Обсуждение: [PATCH] pg_stat_statements: add last_execution_start column

Поиск
Список
Период
Сортировка

[PATCH] pg_stat_statements: add last_execution_start column

От
"Pavlo Golub"
Дата:
Hi hackers,

This patch adds a `last_execution_start` column to `pg_stat_statements`,
recording the start timestamp of the most recent execution of each
tracked statement.

It supersedes the `stats_last_updated` series discussed here:

https://www.postgresql.org/message-id/flat/CAK7ymc+FxoVswo1ok_xDW-xPG-ZEZ8SAqCUkJ7WF04=0aQDvVQ@mail.gmail.com

The main criticism of that series was performance using
`GetCurrentTimestamp()` inside the stats accumulation.  pgbench testing
confirmed the concern of roughly 5–6% TPS regression on a
short-transaction workload.

This patch takes a different approach.  Instead of calling
`GetCurrentTimestamp()`, it uses `GetCurrentStatementStartTimestamp()`,
which simply is a variable reading.
There is no syscall and no additional work in the hot path.

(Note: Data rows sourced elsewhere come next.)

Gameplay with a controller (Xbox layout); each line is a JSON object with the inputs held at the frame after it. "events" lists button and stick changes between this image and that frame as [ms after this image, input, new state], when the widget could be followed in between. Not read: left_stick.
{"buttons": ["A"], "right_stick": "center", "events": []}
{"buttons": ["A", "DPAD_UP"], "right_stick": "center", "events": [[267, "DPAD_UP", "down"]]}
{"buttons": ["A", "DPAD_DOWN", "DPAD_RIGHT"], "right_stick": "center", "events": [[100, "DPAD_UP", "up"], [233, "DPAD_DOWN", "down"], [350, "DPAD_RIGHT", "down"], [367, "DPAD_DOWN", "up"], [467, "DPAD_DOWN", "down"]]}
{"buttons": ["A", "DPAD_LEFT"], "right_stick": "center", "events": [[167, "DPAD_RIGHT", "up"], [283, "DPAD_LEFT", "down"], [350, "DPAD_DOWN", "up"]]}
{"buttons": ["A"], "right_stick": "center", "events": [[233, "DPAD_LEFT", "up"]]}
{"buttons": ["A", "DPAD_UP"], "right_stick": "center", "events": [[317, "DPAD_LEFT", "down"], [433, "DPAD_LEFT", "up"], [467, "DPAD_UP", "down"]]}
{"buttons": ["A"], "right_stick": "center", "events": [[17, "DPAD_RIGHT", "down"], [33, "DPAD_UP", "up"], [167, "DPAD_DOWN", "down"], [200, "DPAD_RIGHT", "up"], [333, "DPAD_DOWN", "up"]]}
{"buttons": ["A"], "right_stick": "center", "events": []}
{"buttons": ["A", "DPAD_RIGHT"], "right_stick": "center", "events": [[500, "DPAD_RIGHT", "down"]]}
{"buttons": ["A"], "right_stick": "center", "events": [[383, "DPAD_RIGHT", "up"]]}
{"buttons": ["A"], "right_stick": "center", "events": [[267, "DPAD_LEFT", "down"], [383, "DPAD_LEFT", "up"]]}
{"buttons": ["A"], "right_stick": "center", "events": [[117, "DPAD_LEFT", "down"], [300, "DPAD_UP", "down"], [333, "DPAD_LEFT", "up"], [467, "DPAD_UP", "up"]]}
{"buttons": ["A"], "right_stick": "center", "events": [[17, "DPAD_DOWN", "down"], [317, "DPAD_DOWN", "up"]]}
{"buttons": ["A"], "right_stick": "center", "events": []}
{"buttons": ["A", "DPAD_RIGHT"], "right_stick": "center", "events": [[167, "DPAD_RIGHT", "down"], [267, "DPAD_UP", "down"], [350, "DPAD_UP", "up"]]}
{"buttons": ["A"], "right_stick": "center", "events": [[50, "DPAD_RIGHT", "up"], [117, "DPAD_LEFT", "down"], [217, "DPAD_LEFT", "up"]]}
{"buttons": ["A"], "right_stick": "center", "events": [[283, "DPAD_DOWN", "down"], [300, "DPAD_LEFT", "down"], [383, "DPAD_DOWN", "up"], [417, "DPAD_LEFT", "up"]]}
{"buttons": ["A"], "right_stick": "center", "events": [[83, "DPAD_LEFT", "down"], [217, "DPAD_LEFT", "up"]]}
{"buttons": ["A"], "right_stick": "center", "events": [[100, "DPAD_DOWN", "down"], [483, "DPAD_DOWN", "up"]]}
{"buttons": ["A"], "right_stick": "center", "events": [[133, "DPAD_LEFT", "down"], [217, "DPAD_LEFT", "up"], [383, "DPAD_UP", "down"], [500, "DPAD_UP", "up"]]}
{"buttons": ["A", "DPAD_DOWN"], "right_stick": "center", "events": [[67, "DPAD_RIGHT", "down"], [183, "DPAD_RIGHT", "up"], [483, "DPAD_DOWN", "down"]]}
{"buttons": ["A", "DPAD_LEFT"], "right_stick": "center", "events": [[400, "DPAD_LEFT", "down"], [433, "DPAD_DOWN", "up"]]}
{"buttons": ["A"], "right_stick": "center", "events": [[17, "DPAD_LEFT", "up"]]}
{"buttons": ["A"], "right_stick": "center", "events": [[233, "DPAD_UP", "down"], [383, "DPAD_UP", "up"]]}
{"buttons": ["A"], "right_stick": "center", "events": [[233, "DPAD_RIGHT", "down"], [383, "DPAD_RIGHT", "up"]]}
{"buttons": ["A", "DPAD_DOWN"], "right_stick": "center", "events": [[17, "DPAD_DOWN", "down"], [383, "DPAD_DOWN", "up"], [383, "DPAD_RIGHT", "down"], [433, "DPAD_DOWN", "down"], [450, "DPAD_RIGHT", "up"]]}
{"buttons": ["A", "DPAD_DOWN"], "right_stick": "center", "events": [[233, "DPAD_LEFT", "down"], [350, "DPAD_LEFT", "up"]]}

Benchmark (16-vCPU, pgbench -c8 -j4 -T60, explicit transactions with 15
SELECT statements each):

   master HEAD:  ~4574 TPS (runs: 4636, 4585, 4500)
   patched:      ~4571 TPS (runs: 4577, 4560, 4575)
   difference:   ~0.1%

The column is initialized to the entry allocation time and updated on
every call to `pgss_store()`.  It is reset by
`pg_stat_statements_reset()` but preserved across minmax-only resets,
consistent with `stats_since` semantics.

A monitoring query to find statements that have executed since the last
observation could look like:

   SELECT query, calls, last_execution_start
   FROM pg_stat_statements
   WHERE last_execution_start >= $1  -- e.g. last check timestamp
   ORDER BY last_execution_start DESC;

Patch attached.

Best regards,
Pavlo Golub
Вложения

Re: [PATCH] pg_stat_statements: add last_execution_start column

От
Sami Imseih
Дата:
Hi,

It would be really great to get this field in, but I think the current
implementation still suffers from the same issue that is mentioned
here [1]. We cannot rely on GetCurrentStatementStartTimestamp()
in-line because ExecutorEnd is deferred to the next execution in the
case of extended query protocol. I think we need to add it to track the
start timestamp in queryDesc. What do you think?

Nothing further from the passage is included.